The customs man was a good Muslim. He did not drink and he led a relatively pure life. He was young, twenty-five, and he had his whole life ahead of him. He had listened to the advertisements, seen the billboards and read the pamphlets about HIV-AIDS and he was determined to stay healthy.

He rarely cheated on his wife and when he did use the services of prostitutes he always took up the offer of a condom. He knew the risks of transmission other than by the exchange of bodily fluids was minimal; however, he did not want to take any risk that was not absolutely crucial to the performance of his job.

‘No, I do not need to see the bodies,’ he said.

The Arab handed over the two death certificates, and the customs man scanned them. They appeared to be in order. ‘Why weren’t these men buried on Zanzibar?’

‘They were from the same village, here on the mainland. Their last wish was to be buried with the other members of their families.’

‘It is good of you to go to this trouble.’

‘These men served me well. This is the least I can do for them.’

The customs officer felt bad. He had assumed he would dislike the rich Arab, simply from the look of his new boat and the cut of his tailor-made clothes. This was a good man. He wrote down the name of the Arab –
Hassan bin Zayid -
and the description of cargo –
human remains ×
2 - on his log sheet.

Hassan climbed into the passenger seat of the minibus and the second African slid shut the rear door and sat on one of the two cheap coffins. Hassan smiled. One type of cargo that did not raise eyebrows in Africa these days was human remains. Coffins were for sale at roadside carpentry stalls and in hardware stores and it was not unusual to see them being carried, full, on the backs of pick-up trucks.
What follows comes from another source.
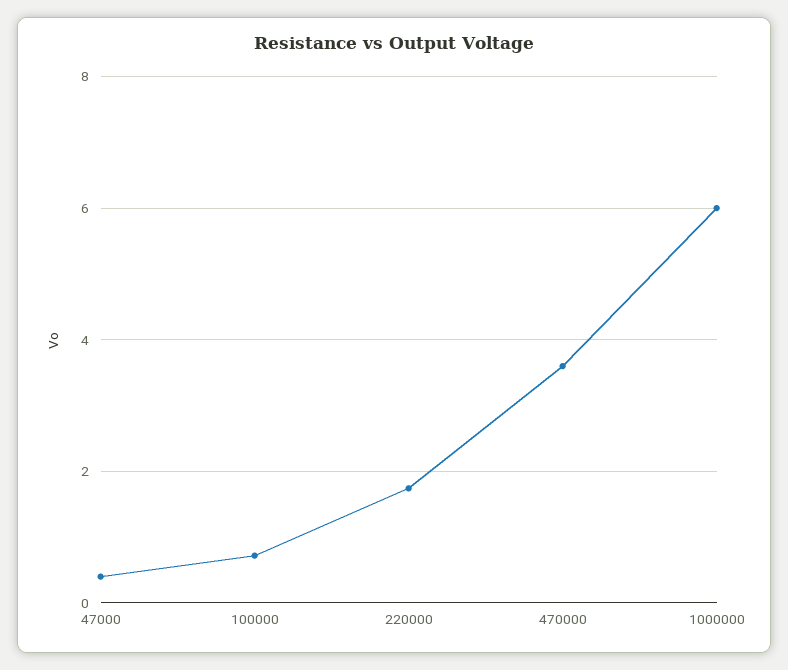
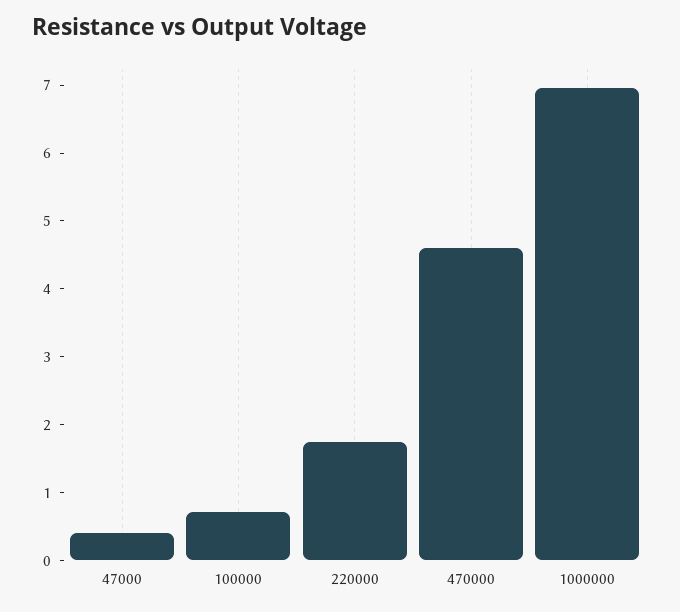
470000: 3.6 -> 4.6
1000000: 6 -> 7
The virus had taken the mystery, the ritual, the strangeness and even the solemnity out of death.

Disposing of human beings had become big business in Africa.

‘Where to, boss?’ the driver asked.

‘To the ranch,’ bin Zayid said, referring to a game farm owned by the family. The manager, a white Kenyan who had moved to Tanzania to run the property, was away on holidays with his young family.

Hassan’s private aircraft, a Cessna 208, was parked there.

They drove fast and in silence and eventually the driver turned onto a potholed secondary road.

‘Careful,’ Hassan barked as the two coffins bounced and slammed into the metal tray of the van.

The man in the back, who had bumped his head on the roof when the caskets bounced, turned away to hide his smile. What difference did a few bumps make to people who were already dead?

‘Where are you taking these men to be buried, boss?’ the driver asked.

‘I’m going to fly them to the village where they came from. It is near Arusha.’

‘Ah,’ said the driver. ‘That is far.’

‘Yes, that is why I am flying there.’

‘Will you be wanting us to pick you up again, from the ranch, when you return the aeroplane?’